Şekerli tadı hoş geliyordu.

***

Sabah kalktığımda herkese hava atardım orucum diye.

Vanın kavurucu sıcaklığında öğleye doğru bu havam sönerdi.

Gizlice bolca su içer sonra ekmek leğeninde lavaşları yürütür içine bolca peynir koyar gizlice yerdim.

Yine renk vermezdim hala oruçluydum..

Tabi anneler yemiyordu ama hep yemiş gibi yapıyordu ,meselede kendi yaşıtımızdakilerine hava atmaktı.

Bunca aşırtığımız ekmeklerden sonra iftarada oruçluymuş gibi otururdum hiç bir şey olmamış gibi.

Bana oruçluymuşum gibi davranılmasını isterdim.

Oruçu tutana sevgi saygı hürmet vardı güzel yemekler vardı..

***

Bu tutum bende bir burukluk oluşturuyordu ruhumun üstünde kötü etki bırakıyordu

Hak etmediğim bir şeyi alıyordum sanki.

Bu durum ilerleyen zamanlarda beni dahada düzeltmeye sevk ediyordu.

Hiç unutmam okulda bir gün yine oruçlu numarası yapmışım herkes tabağını almış

Ezan okumayla başlayacağız orucu tamamlamanın gururuyla ama bende hiç bir aşk şevk heyecan olmamıştı .
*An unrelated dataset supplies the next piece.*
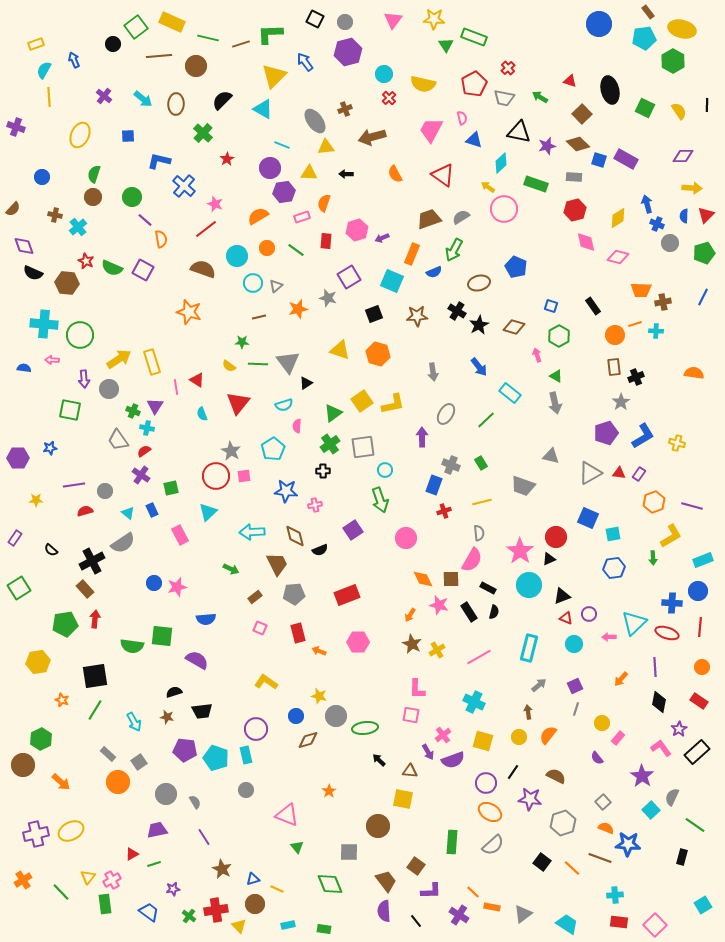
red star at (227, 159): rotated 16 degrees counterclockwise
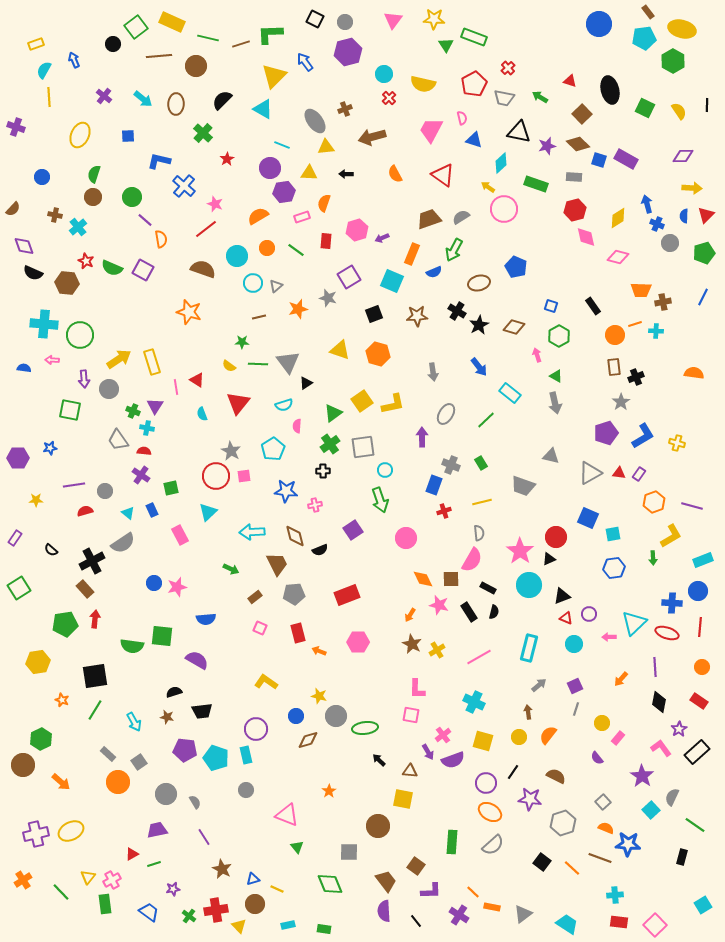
pink diamond at (586, 242): moved 5 px up
red semicircle at (144, 451): rotated 40 degrees clockwise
Yaptığım sadece kendimi kandırmaktı

Oruç tutuğum zamanındaki sevinci de his etmeye değerdi.

Ruhumun üzerinde bir özgürlük bir rahatlamışlık his ederdim.

Yalan yok hile yok kandırma yok ...

Görevini yerine getirme sevinci ve mutluluğuyla..

***

Yaş ilerledikçe oruç baskısı artıyor yatlı okulda oruç tutmayanlarla arkadaşlar dalga geçiyordu.

Oruç tutmadan, tutuğumuzu anne babalarımız yutuyordu ama arkadaşlar yemiyordu.

üçkağıtçılığı kendilerinden biliyorlardı.

Birde 30 gün boyunca oruç tutmanın günahları sildiğini öğrenmiştim

o zaman aklıyla işte, sanki ne günahım varmış bir ay boyunca tutuğumu hatırlarım.

sonra din hocamız Namazsız oruç tutmanın,aynen aç bırakılmış ve bağlanmış bir eşeğe benzeterek önceden tutuğumuz tüm oruçları bize zehir etmişti.onca emek boşa gitmişti.

Yapılacak bir şey yok bir daha ki ramazana hem oruç tutulacak hemde namaz kılınacak.

Benimde küçükken söylediğim onca yalanlar ve gittiğim bostan hırsızlıkları ancak böyle silinecekti..

***

Sonra ilerledikce dindeki yükümlükler de artacaktı

Bir sonraki senede hem oruç hemde namaz kılacaktım ama biride çıkıp sadece ramazanda yapılan ibadetlerin boşa olduğunu anlatacaktı

anladım ki en iyisi günah ve yalan söylememenin daha doğru olduğunu

Yoksa bunların ibadetle silineceği yok.

***

35 yaşına yarım yamalak dini ibadetleri vecibeleri yerine getirdim yaşadım yaşatmaya çalıştım

Bir ara dine baya bir ara vermiştim yaşamım hayatım baya değişmişti

Evlendikten sonra Tekrar giriş yapmıştım dine

bu defa kuranla başlayıp detaylı gidecektim

Bu kısmı uzun sürecek kısacası dinin Allahla alaklı olmadığını anlamıştım

Bunu insanların faydalarına peygamberlerin üretiği sistem olduğunu anladım

***

Dinden çıktıktan sonra bir ara yine oruç tutum bu defa faydalı olduğundan diyet için yapmıştım.

Sonra diyet içinde başka şeyler yaptım hatta orucun bana faydadan çok zarar getirdiğini fark ettim.

Ve bir daha hiç oruç tutmadım ve çok mutlu vede huzurluyum

Her soframda huzurla yemek yiyorum.insan olduğum için ihtiyacım olduğu için hak ettiğimi düşünüyorum.

Önceki durumlarınsa sadece dayatma saplantı ve psikolojik olduğunu düşünüyorum.